Smartphone screens have been getting larger over time. Our design and implementation tools let us design the screens without having to know or design for the exact size. If the software, site, or app is designed well, what appears on the screen at any given time varies automatically according to the size of the screen.
What doesn’t vary automatically is the human hand and the human thumb. If you want to design a screen that’s easy and efficient to use, then you have to design for how people use their hands, fingers, and thumbs on a small to mid-size screen.
Myths Of One-Handed Use
Conventional wisdom holds that people mainly use their smartphones with one hand— that they hold the phone in their dominant hand and use the dominant thumb to tap and navigate. This does happen some of the time, but people also use the non-dominant hand some of the time, and sometimes they hold the phone in one hand and use the other hand for tapping.
You may have seen diagrams of a smartphone screen showing parts that are “natural” for the thumb to reach, parts that are a “stretch” for the thumb to reach, and parts that are marked “ow” for the thumb to reach. These are misleading since the thumb can’t stretch that far. It’s not that it hurts to reach further; it just doesn’t reach. When people can’t reach with their thumbs, they shift the position of the phone or use two hands.
Steven Hoober (2014) tested where 1,333 people tapped on a 5.1-inch screen smartphone.
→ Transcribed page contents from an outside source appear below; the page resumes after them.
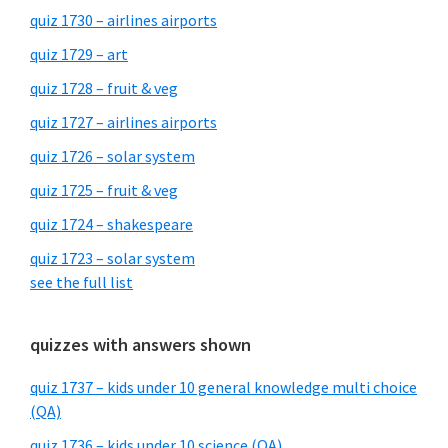
quiz 1730 – airlines airports
quiz 1729 – art
quiz 1728 – fruit & veg
quiz 1727 – airlines airports
quiz 1726 – solar system
quiz 1725 – fruit & veg
quiz 1724 – shakespeare
quiz 1723 – solar system
see the full list
quizzes with answers shown
quiz 1737 – kids under 10 general knowledge multi choice
(QA)
quiz 1736 – kids under 10 science (QA)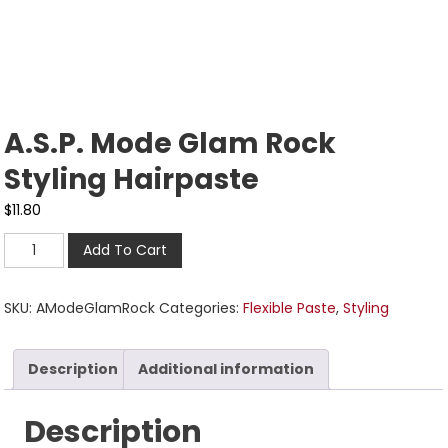
A.S.P. Mode Glam Rock
Styling Hairpaste
$
11.80
Add To Cart
SKU:
AModeGlamRock
Categories:
Flexible Paste
,
Styling
Description
Additional information
Description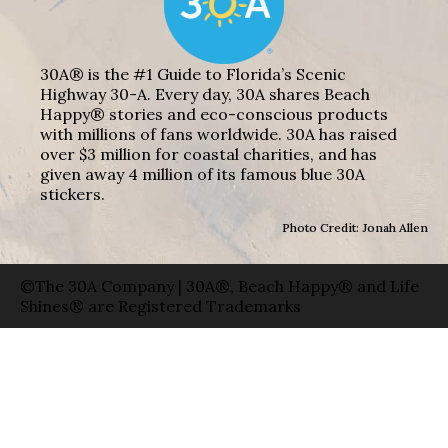
30A® is the #1 Guide to Florida’s Scenic
Highway 30-A. Every day, 30A shares Beach
Happy® stories and eco-conscious products
with millions of fans worldwide. 30A has raised
over $3 million for coastal charities, and has
given away 4 million of its famous blue 30A
stickers.
Photo Credit: Jonah Allen
©The 30A Company | 30A®, Beach Happy® and Life
Shines® are Registered Trademarks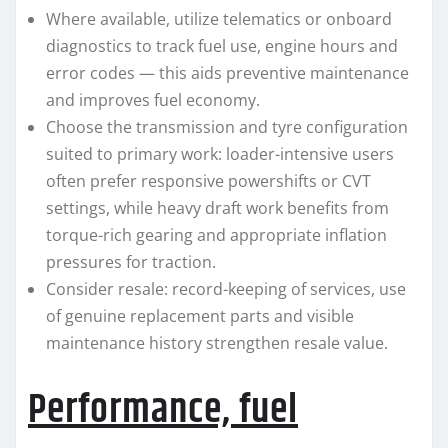
Where available, utilize telematics or onboard
diagnostics to track fuel use, engine hours and
error codes — this aids preventive maintenance
and improves fuel economy.
Choose the transmission and tyre configuration
suited to primary work: loader-intensive users
often prefer responsive powershifts or CVT
settings, while heavy draft work benefits from
torque-rich gearing and appropriate inflation
pressures for traction.
Consider resale: record-keeping of services, use
of genuine replacement parts and visible
maintenance history strengthen resale value.
Performance, fuel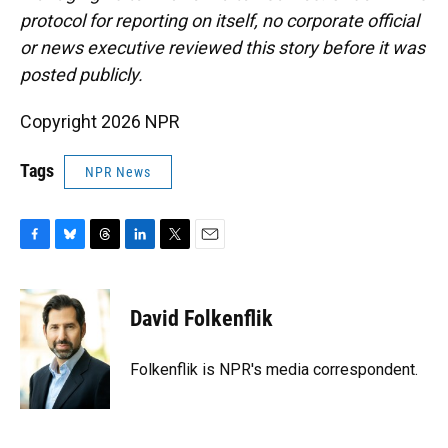
protocol for reporting on itself, no corporate official
or news executive reviewed this story before it was
posted publicly.
Copyright 2026 NPR
Tags
NPR News
F
B
T
L
T
E
a
l
h
i
w
m
c
u
r
n
i
a
e
e
e
k
t
i
David Folkenflik
b
s
a
e
t
l
o
k
d
d
e
o
y
s
I
r
Folkenflik is NPR's media correspondent.
k
n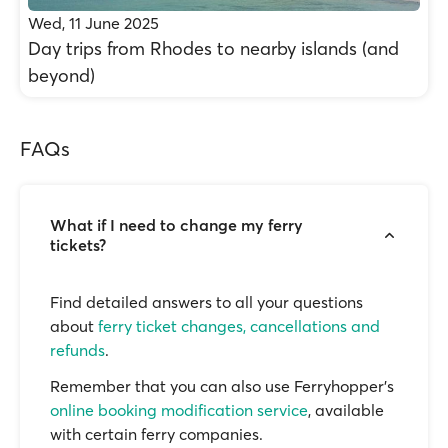
Wed, 11 June 2025
Day trips from Rhodes to nearby islands (and
beyond)
FAQs
What if I need to change my ferry
tickets?
Find detailed answers to all your questions
about
ferry ticket changes, cancellations and
refunds
.
Remember that you can also use Ferryhopper's
online booking modification service
, available
with certain ferry companies.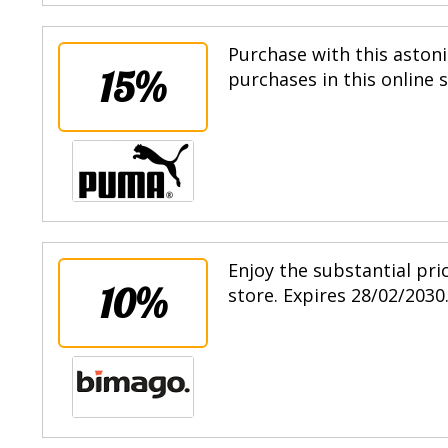
Purchase with this astoni
15%
purchases in this online 
Enjoy the substantial pri
10%
store. Expires 28/02/2030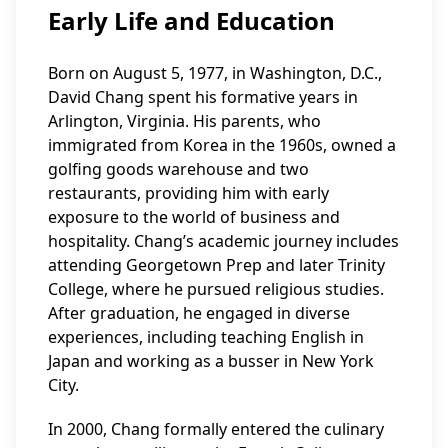
Early Life and Education
Born on August 5, 1977, in Washington, D.C.,
David Chang spent his formative years in
Arlington, Virginia. His parents, who
immigrated from Korea in the 1960s, owned a
golfing goods warehouse and two
restaurants, providing him with early
exposure to the world of business and
hospitality. Chang’s academic journey includes
attending Georgetown Prep and later Trinity
College, where he pursued religious studies.
After graduation, he engaged in diverse
experiences, including teaching English in
Japan and working as a busser in New York
City.
In 2000, Chang formally entered the culinary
He found that:
- The center of the screen was the easiest to tap.
- The center of the screen was the most accurate and fastest target.
- People often shifted the way they were holding the phone to touch everywhere else on the screen.
- Most taps outside the central area involved two hands.
- People held their phones with one hand when they were looking at the phone or carrying it around, but they sometimes switched to two-handed use when they were actively interacting.
- People held the phone and used the thumb of that same hand for interactions 49 percent of the time.
- People frequently cradled the phone with one hand and used their index finger of the other.
To complicate matters further, the size and reach of people’s thumbs vary widely.
The “Top-Left” Standard Must Go
Since people are using their thumbs a lot and since the thumb doesn’t easily reach the top left of the smartphone screen, it makes sense to not use the top left as a place for any important controls. Although using the top left, especially to display the “menu” icon, seems to be a standard at the moment, it’s one of the worst places to put a frequently used control and will, most of the time, require a two-hand shift. It’s better to put important controls in the center or on the bottom of the screen.
Takeaways
- When you design for smartphone screens, keep the most important controls away from the edges of the screen. Stay in the middle of the screen as much as possible.
- Consider not using the top left area of the screen for the control that drops down the menu.